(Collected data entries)
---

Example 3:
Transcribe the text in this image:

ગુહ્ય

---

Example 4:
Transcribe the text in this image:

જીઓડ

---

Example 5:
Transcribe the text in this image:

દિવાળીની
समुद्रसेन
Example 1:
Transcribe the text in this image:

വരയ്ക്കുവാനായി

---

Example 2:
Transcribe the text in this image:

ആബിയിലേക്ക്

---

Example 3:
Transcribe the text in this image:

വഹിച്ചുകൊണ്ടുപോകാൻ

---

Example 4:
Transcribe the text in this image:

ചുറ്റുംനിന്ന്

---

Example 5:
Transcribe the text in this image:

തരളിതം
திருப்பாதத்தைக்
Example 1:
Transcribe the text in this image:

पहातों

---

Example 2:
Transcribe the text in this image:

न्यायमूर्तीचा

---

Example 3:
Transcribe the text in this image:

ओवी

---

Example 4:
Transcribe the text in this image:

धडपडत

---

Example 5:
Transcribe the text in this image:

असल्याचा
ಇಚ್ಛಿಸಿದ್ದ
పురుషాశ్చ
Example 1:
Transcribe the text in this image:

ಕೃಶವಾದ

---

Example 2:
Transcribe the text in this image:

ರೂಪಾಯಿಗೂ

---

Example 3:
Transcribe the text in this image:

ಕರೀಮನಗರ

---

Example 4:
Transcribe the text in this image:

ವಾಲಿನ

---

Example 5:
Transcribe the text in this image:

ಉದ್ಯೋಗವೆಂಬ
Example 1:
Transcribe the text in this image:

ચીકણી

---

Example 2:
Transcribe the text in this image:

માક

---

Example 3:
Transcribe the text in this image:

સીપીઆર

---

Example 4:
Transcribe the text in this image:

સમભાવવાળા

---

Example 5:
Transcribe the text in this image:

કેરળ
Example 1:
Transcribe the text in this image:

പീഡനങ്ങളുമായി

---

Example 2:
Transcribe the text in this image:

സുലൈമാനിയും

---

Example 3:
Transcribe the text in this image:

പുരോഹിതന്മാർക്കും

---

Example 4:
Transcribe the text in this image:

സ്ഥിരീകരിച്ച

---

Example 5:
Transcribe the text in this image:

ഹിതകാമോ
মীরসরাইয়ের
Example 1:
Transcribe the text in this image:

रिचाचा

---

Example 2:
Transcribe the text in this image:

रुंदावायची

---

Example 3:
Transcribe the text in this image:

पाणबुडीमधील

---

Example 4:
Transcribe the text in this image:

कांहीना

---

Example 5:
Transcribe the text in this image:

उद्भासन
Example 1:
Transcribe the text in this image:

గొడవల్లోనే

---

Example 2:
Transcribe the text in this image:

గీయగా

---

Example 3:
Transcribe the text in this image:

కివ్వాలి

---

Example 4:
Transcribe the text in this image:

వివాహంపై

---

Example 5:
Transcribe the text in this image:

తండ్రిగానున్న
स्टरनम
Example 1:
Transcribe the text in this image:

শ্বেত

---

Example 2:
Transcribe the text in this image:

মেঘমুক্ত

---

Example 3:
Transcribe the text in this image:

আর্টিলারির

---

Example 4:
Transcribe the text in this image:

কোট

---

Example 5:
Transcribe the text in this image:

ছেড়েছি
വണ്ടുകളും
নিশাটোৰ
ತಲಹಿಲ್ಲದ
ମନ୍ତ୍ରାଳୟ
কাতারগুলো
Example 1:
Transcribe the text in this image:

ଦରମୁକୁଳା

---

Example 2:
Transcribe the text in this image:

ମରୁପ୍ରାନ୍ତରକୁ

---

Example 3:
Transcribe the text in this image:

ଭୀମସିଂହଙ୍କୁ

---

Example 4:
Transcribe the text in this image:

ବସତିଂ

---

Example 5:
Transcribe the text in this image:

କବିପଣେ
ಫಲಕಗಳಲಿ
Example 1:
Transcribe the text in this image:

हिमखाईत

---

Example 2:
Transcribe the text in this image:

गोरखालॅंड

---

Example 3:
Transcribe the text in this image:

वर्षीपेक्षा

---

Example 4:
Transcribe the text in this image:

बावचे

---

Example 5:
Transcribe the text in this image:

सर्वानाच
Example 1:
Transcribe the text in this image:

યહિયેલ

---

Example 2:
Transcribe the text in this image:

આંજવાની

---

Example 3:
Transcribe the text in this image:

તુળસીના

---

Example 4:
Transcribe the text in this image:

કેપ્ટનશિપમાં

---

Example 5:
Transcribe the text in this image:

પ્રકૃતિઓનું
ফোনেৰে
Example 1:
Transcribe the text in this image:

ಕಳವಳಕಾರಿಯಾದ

_Your assignment_. Repeat the records above exactly, leaving none out.

_Answer to the problem_.
---

Example 3:
Transcribe the text in this image:

ગુહ્ય

---

Example 4:
Transcribe the text in this image:

જીઓડ

---

Example 5:
Transcribe the text in this image:

દિવાળીની
समुद्रसेन
Example 1:
Transcribe the text in this image:

വരയ്ക്കുവാനായി

---

Example 2:
Transcribe the text in this image:

ആബിയിലേക്ക്

---

Example 3:
Transcribe the text in this image:

വഹിച്ചുകൊണ്ടുപോകാൻ

---

Example 4:
Transcribe the text in this image:

ചുറ്റുംനിന്ന്

---

Example 5:
Transcribe the text in this image:

തരളിതം
திருப்பாதத்தைக்
Example 1:
Transcribe the text in this image:

पहातों

---

Example 2:
Transcribe the text in this image:

न्यायमूर्तीचा

---

Example 3:
Transcribe the text in this image:

ओवी

---

Example 4:
Transcribe the text in this image:

धडपडत

---

Example 5:
Transcribe the text in this image:

असल्याचा
ಇಚ್ಛಿಸಿದ್ದ
పురుషాశ్చ
Example 1:
Transcribe the text in this image:

ಕೃಶವಾದ

---

Example 2:
Transcribe the text in this image:

ರೂಪಾಯಿಗೂ

---

Example 3:
Transcribe the text in this image:

ಕರೀಮನಗರ

---

Example 4:
Transcribe the text in this image:

ವಾಲಿನ

---

Example 5:
Transcribe the text in this image:

ಉದ್ಯೋಗವೆಂಬ
Example 1:
Transcribe the text in this image:

ચીકણી

---

Example 2:
Transcribe the text in this image:

માક

---

Example 3:
Transcribe the text in this image:

સીપીઆર

---

Example 4:
Transcribe the text in this image:

સમભાવવાળા

---

Example 5:
Transcribe the text in this image:

કેરળ
Example 1:
Transcribe the text in this image:

പീഡനങ്ങളുമായി

---

Example 2:
Transcribe the text in this image:

സുലൈമാനിയും

---

Example 3:
Transcribe the text in this image:

പുരോഹിതന്മാർക്കും

---

Example 4:
Transcribe the text in this image:

സ്ഥിരീകരിച്ച

---

Example 5:
Transcribe the text in this image:

ഹിതകാമോ
মীরসরাইয়ের
Example 1:
Transcribe the text in this image:

रिचाचा

---

Example 2:
Transcribe the text in this image:

रुंदावायची

---

Example 3:
Transcribe the text in this image:

पाणबुडीमधील

---

Example 4:
Transcribe the text in this image:

कांहीना

---

Example 5:
Transcribe the text in this image:

उद्भासन
Example 1:
Transcribe the text in this image:

గొడవల్లోనే

---

Example 2:
Transcribe the text in this image:

గీయగా

---

Example 3:
Transcribe the text in this image:

కివ్వాలి

---

Example 4:
Transcribe the text in this image:

వివాహంపై

---

Example 5:
Transcribe the text in this image:

తండ్రిగానున్న
स्टरनम
Example 1:
Transcribe the text in this image:

শ্বেত

---

Example 2:
Transcribe the text in this image:

মেঘমুক্ত

---

Example 3:
Transcribe the text in this image:

আর্টিলারির

---

Example 4:
Transcribe the text in this image:

কোট

---

Example 5:
Transcribe the text in this image:

ছেড়েছি
വണ്ടുകളും
নিশাটোৰ
ತಲಹಿಲ್ಲದ
ମନ୍ତ୍ରାଳୟ
কাতারগুলো
Example 1:
Transcribe the text in this image:

ଦରମୁକୁଳା

---

Example 2:
Transcribe the text in this image:

ମରୁପ୍ରାନ୍ତରକୁ

---

Example 3:
Transcribe the text in this image:

ଭୀମସିଂହଙ୍କୁ

---

Example 4:
Transcribe the text in this image:

ବସତିଂ

---

Example 5:
Transcribe the text in this image:

କବିପଣେ
ಫಲಕಗಳಲಿ
Example 1:
Transcribe the text in this image:

हिमखाईत

---

Example 2:
Transcribe the text in this image:

गोरखालॅंड

---

Example 3:
Transcribe the text in this image:

वर्षीपेक्षा

---

Example 4:
Transcribe the text in this image:

बावचे

---

Example 5:
Transcribe the text in this image:

सर्वानाच
Example 1:
Transcribe the text in this image:

યહિયેલ

---

Example 2:
Transcribe the text in this image:

આંજવાની

---

Example 3:
Transcribe the text in this image:

તુળસીના

---

Example 4:
Transcribe the text in this image:

કેપ્ટનશિપમાં

---

Example 5:
Transcribe the text in this image:

પ્રકૃતિઓનું
ফোনেৰে
Example 1:
Transcribe the text in this image:

ಕಳವಳಕಾರಿಯಾದ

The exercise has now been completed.